Start of Supplied data
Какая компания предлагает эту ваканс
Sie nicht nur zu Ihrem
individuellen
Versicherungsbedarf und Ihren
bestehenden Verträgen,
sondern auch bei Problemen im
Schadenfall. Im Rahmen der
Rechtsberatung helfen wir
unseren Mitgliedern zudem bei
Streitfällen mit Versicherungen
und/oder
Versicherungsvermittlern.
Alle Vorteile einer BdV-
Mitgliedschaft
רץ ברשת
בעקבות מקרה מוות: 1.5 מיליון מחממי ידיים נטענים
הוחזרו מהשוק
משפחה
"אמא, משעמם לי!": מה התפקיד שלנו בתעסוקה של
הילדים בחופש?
End of Supplied data
Start of Supplied data
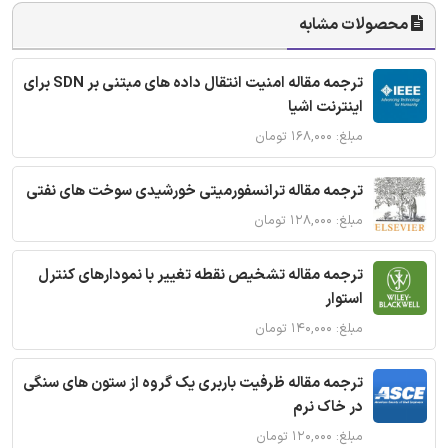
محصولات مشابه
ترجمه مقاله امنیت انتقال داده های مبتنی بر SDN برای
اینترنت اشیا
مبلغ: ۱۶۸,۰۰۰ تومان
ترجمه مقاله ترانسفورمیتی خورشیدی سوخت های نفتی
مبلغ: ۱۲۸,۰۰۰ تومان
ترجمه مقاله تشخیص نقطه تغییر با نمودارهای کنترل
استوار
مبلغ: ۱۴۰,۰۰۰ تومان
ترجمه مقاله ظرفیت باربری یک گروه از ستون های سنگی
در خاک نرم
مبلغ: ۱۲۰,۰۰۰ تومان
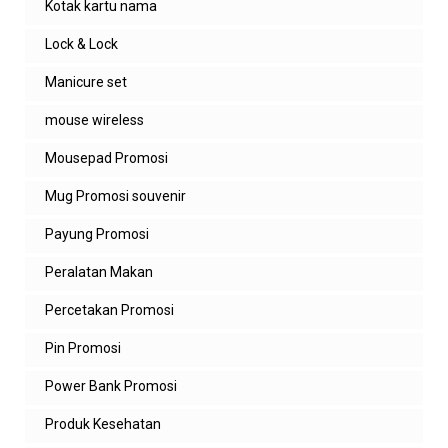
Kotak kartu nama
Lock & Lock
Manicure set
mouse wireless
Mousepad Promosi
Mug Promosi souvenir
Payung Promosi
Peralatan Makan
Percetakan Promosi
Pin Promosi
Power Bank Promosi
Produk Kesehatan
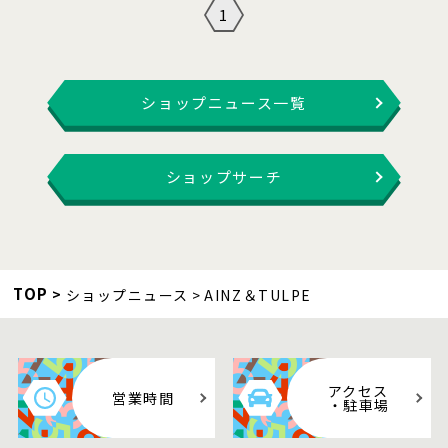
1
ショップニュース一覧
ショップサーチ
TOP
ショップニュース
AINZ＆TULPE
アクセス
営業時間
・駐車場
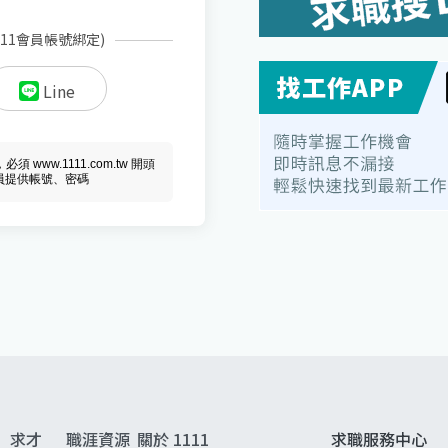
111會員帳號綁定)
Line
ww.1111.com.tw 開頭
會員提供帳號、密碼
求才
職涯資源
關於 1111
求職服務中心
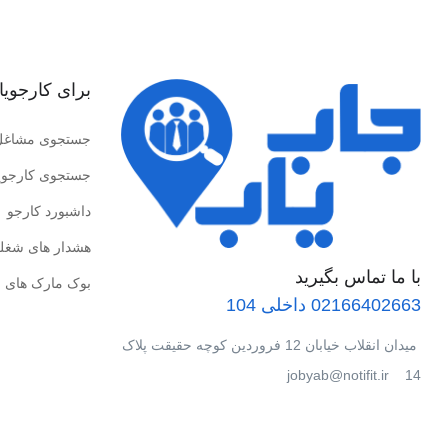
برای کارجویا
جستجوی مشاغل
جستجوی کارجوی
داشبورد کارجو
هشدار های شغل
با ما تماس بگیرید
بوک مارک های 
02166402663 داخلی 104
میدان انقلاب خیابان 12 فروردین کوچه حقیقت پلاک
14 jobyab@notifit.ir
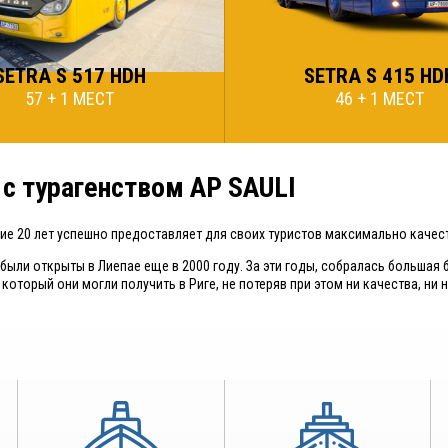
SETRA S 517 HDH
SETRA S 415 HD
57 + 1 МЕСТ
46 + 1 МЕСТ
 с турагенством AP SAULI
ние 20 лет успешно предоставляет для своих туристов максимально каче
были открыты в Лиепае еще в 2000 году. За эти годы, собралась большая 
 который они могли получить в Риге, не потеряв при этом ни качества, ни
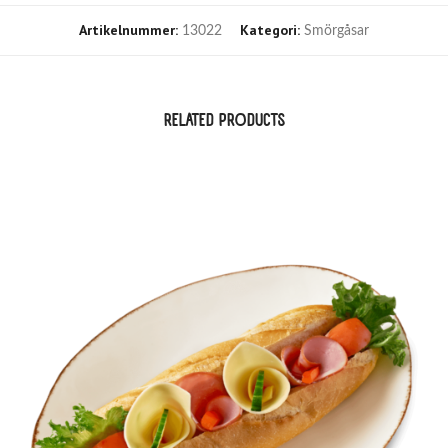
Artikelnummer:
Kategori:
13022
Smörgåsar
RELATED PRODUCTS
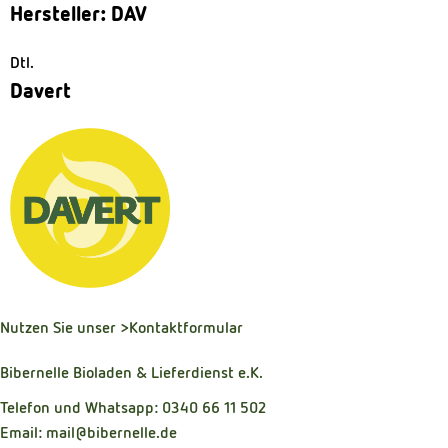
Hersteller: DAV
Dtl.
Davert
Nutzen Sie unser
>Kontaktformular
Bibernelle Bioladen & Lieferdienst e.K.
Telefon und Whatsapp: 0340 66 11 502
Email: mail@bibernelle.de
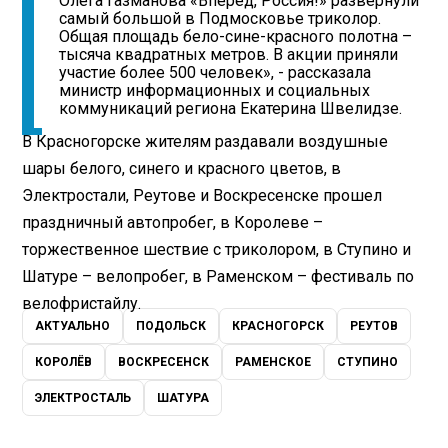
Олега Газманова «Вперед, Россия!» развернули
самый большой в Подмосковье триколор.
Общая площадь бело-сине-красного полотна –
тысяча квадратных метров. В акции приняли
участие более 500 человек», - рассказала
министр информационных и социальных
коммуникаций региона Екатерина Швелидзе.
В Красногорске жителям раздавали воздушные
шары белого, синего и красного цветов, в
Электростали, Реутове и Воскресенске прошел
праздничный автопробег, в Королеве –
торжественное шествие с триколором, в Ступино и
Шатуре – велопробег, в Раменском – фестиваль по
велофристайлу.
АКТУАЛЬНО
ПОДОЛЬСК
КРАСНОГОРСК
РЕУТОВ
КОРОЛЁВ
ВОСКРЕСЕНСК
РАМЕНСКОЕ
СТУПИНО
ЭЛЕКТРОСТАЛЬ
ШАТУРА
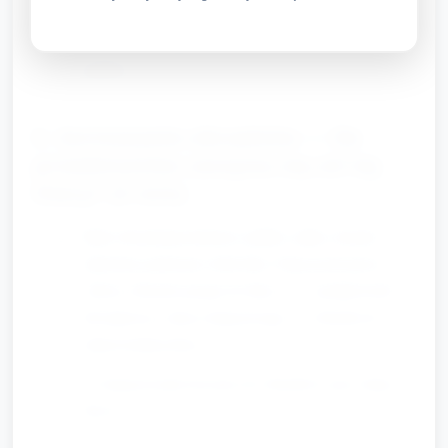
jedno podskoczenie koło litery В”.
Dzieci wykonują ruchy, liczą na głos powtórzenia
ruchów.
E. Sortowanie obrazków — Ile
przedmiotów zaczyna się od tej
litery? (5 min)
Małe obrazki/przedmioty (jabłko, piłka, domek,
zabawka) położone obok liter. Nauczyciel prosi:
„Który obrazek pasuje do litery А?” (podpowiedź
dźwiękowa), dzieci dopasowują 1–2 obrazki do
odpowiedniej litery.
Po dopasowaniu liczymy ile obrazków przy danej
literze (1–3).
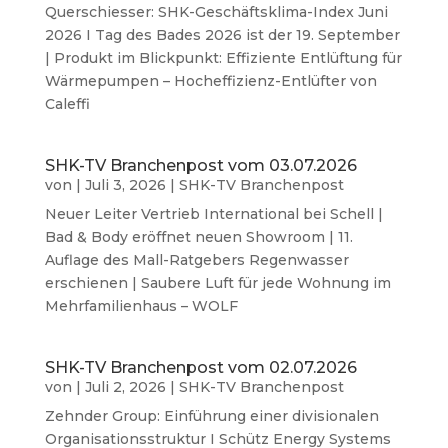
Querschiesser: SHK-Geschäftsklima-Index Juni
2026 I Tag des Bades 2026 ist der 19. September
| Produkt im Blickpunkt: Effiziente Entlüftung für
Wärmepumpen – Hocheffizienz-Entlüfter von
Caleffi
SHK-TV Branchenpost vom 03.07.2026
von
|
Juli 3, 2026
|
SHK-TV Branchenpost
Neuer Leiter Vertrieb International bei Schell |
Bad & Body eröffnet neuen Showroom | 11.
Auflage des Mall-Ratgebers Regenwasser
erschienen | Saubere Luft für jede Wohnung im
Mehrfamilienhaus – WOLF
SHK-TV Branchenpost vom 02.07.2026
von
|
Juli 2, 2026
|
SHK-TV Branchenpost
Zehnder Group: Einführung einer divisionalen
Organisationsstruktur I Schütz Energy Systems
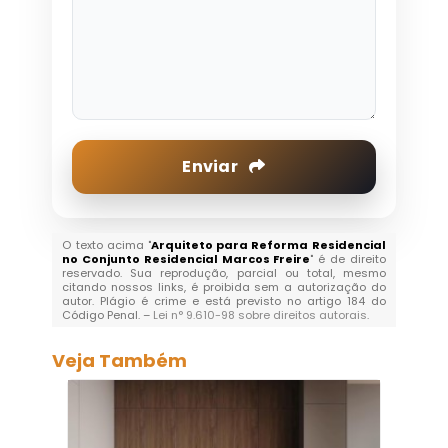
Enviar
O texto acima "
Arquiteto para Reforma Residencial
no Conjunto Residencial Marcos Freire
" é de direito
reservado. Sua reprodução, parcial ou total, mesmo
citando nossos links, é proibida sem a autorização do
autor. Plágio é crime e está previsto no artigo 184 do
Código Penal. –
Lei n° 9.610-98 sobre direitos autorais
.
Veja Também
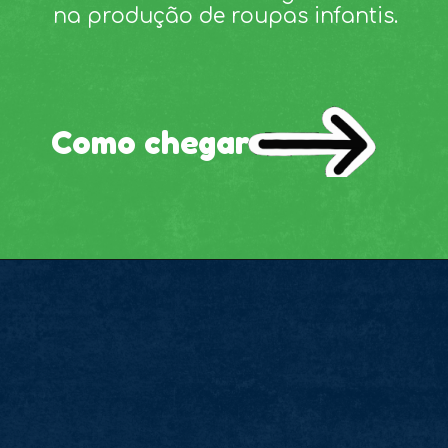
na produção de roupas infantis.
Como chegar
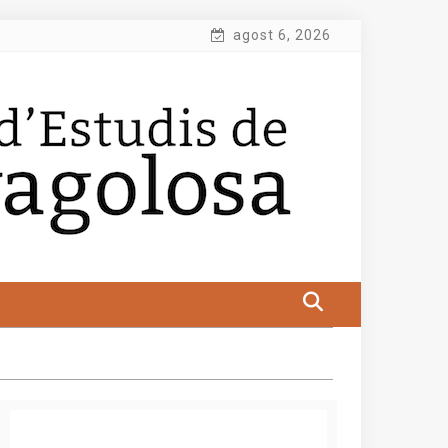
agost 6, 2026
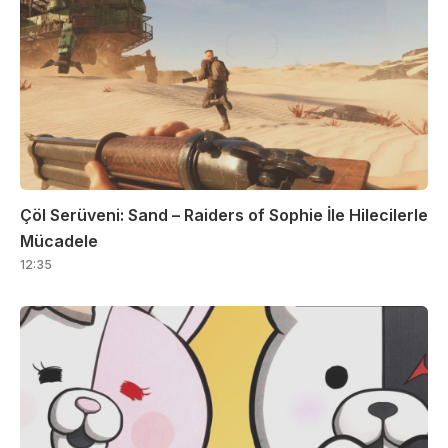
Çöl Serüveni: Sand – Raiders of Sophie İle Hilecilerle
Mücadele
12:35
End of Supplied data
After reading through the records, count the lines that hold the string "einer" and give only the count.

» **Finished exercise**
2